BEGIN INPUT DATA

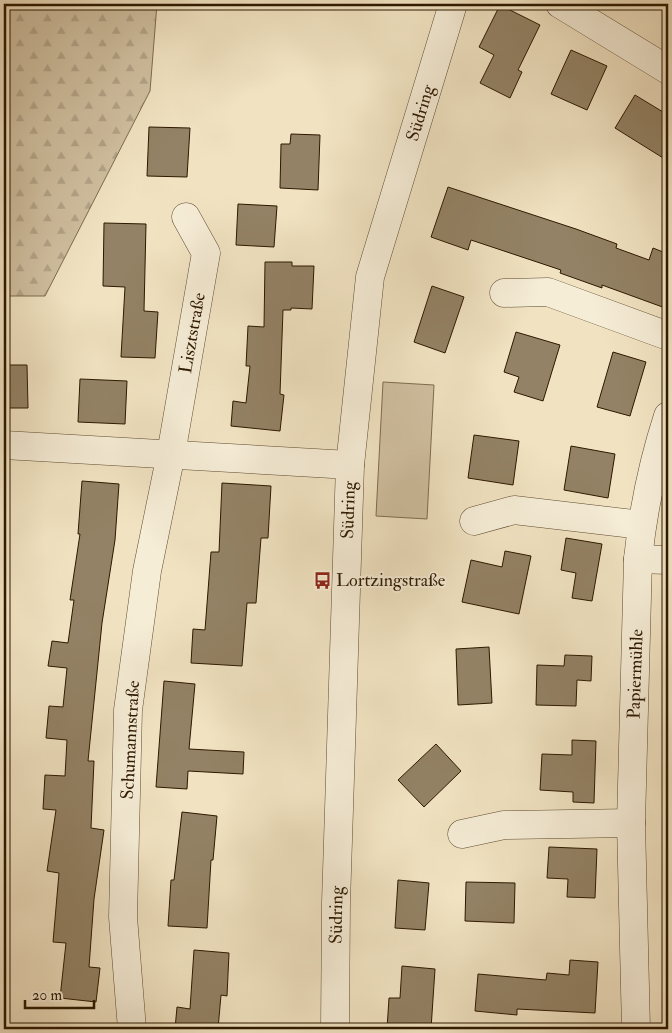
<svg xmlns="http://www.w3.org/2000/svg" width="672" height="1033" viewBox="0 0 672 1033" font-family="'IM FELL Double Pica',serif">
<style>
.green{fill:#d0c0a1;stroke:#7e6c50}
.forest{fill:url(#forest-firs);stroke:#7e6c50}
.building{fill:#938265;stroke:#2d1800}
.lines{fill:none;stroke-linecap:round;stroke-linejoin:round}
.minor-casing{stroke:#5e4b30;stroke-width:29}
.minor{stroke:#f6edd7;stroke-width:28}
.labels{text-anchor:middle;stroke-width:4;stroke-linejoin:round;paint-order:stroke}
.street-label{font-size:18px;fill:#2d1800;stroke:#f6edd7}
.poi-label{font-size:18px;fill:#2d1800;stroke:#f6edd7;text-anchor:start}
</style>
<defs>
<pattern id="forest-firs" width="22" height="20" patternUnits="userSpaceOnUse" patternTransform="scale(1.25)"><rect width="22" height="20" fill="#d0c0a1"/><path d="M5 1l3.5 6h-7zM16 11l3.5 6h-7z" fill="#b3a489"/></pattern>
</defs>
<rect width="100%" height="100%" fill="#f1e3c2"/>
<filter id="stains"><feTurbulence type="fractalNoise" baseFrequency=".004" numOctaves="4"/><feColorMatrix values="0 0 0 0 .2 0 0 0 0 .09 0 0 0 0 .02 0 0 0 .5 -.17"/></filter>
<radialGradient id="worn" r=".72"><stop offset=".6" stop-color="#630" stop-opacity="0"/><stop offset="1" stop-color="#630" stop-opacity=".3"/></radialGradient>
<polygon class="green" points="383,382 434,385 427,519 376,516"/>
<polygon class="forest" points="4,4 157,4 150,91 45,296 4,296"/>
<g class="building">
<polygon points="500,5 540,25 518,70 522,72 510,98 480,83 494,55 479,47"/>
<polygon points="571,50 607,66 587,110 551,94"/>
<polygon points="635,95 668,115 668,161 615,128"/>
<polygon points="149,127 190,128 187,177 147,176"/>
<polygon points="291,134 320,135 318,190 280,188 281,144 290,144"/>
<polygon points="448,187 576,229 617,244 616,248 649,260 653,248 668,254 668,309 602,285 602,288 560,273 561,270 471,240 468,250 431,237"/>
<polygon points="238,204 277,206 274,247 236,245"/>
<polygon points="104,223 146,224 144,311 158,312 155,358 121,357 125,287 103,286"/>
<polygon points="265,262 292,262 292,266 314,266 312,309 291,308 291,310 283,310 280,394 284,395 280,431 231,426 233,401 246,403 250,366 246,366 248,326 264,327"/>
<polygon points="432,286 464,297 445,353 414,342"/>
<polygon points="516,332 560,345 543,401 514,392 519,377 504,372"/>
<polygon points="613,352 646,362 630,416 597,407"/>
<polygon points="4,365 27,365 28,408 4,408"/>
<polygon points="80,379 127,381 125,424 78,422"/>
<polygon points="474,435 519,441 513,485 468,478"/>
<polygon points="571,446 615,454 608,498 564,490"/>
<polygon points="82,481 119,484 115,540 102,623 88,761 94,761 91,828 104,830 94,899 89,967 100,968 96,1002 60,998 66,943 53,942 59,873 47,871 56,810 43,809 45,775 65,776 67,740 46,738 49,706 63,707 67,668 48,666 52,641 68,643 74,600 70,600 80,534 78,534"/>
<polygon points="222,483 271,486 268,538 261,538 256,603 247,603 242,666 191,663 193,629 205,630 211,552 219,552"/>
<polygon points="566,538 602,544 592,601 572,598 576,573 561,570"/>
<polygon points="505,551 531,556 519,614 462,602 471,560 502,567"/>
<polygon points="489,647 492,703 458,705 456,649"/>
<polygon points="565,655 592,656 591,681 577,680 576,706 536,705 537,665 564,666"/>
<polygon points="164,681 195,684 189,749 244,752 243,774 188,771 187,789 156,787"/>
<polygon points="572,740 596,741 594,803 573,802 573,792 540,790 542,754 572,755"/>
<polygon points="436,744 461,771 424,807 398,780"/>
<polygon points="182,812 217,816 213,860 211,860 207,928 168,926 171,880 174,880"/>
<polygon points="549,847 597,849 595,898 567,897 568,879 547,878"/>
<polygon points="398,880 429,883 425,930 395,928"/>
<polygon points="466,882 515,883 514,923 465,921"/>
<polygon points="194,950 229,953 227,996 221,995 218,1029 175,1029 177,1007 190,1009"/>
<polygon points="570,960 598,962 595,1013 517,1009 517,1015 475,1011 478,974 546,980 547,973 569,975"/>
<polygon points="402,966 435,969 431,1029 387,1029 389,998 400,998"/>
</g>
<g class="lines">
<defs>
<g id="minor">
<polyline points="560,4 668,70"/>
<polyline points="504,293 548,292 668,336"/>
<polyline points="4,445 350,465"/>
<polyline points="474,521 514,510 642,525"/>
<polyline points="638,559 668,560"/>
<polyline points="462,834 504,825 631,823"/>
<polyline points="132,1029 123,917 128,710 147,571 171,454 206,253 186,217"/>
<polyline points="335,1029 336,903 350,465 370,277 453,4"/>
<path d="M636 1029 631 823 638 559C643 511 653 462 668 416"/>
</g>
</defs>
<use href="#minor" class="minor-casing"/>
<use href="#minor" class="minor"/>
</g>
<defs>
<symbol id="bus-bare" viewBox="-9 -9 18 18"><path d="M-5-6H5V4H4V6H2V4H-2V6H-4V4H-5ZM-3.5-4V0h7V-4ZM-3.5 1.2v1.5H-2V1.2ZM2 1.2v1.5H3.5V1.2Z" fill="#8f2418" stroke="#f6edd7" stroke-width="2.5" paint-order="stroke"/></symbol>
</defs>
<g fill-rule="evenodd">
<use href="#bus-bare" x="310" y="568" width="25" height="25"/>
</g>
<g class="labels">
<g class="street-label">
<text transform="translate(420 113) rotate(-73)" y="6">Südring</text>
<text transform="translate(192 333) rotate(-80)" y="6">Lisztstraße</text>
<text transform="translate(348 510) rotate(-88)" y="6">Südring</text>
<text transform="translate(635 674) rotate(-88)" y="6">Papiermühle</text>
<text transform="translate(130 740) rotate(-87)" y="6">Schumannstraße</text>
<text transform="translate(336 915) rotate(-89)" y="6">Südring</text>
</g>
<g class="poi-label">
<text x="336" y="586">Lortzingstraße</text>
</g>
</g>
<rect width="672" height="1033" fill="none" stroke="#f1e3c2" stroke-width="20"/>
<rect x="5" y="5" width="662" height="1023" fill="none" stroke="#2d1800" stroke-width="2.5"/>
<rect x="10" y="10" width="652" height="1013" fill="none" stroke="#2d1800"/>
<path d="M25 1000v8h69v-8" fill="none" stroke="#2d1800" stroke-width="2.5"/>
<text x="32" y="1000" font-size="15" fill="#2d1800" stroke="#f6edd7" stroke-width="4" paint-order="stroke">20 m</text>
<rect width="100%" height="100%" filter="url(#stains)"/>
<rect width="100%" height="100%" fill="url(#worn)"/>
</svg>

END INPUT DATA

TASK GOAL: The expected answer is every line in the data above that carries the string "worn".

TASK OUTPUT:
<radialGradient id="worn" r=".72"><stop offset=".6" stop-color="#630" stop-opacity="0"/><stop offset="1" stop-color="#630" stop-opacity=".3"/></radialGradient>
<rect width="100%" height="100%" fill="url(#worn)"/>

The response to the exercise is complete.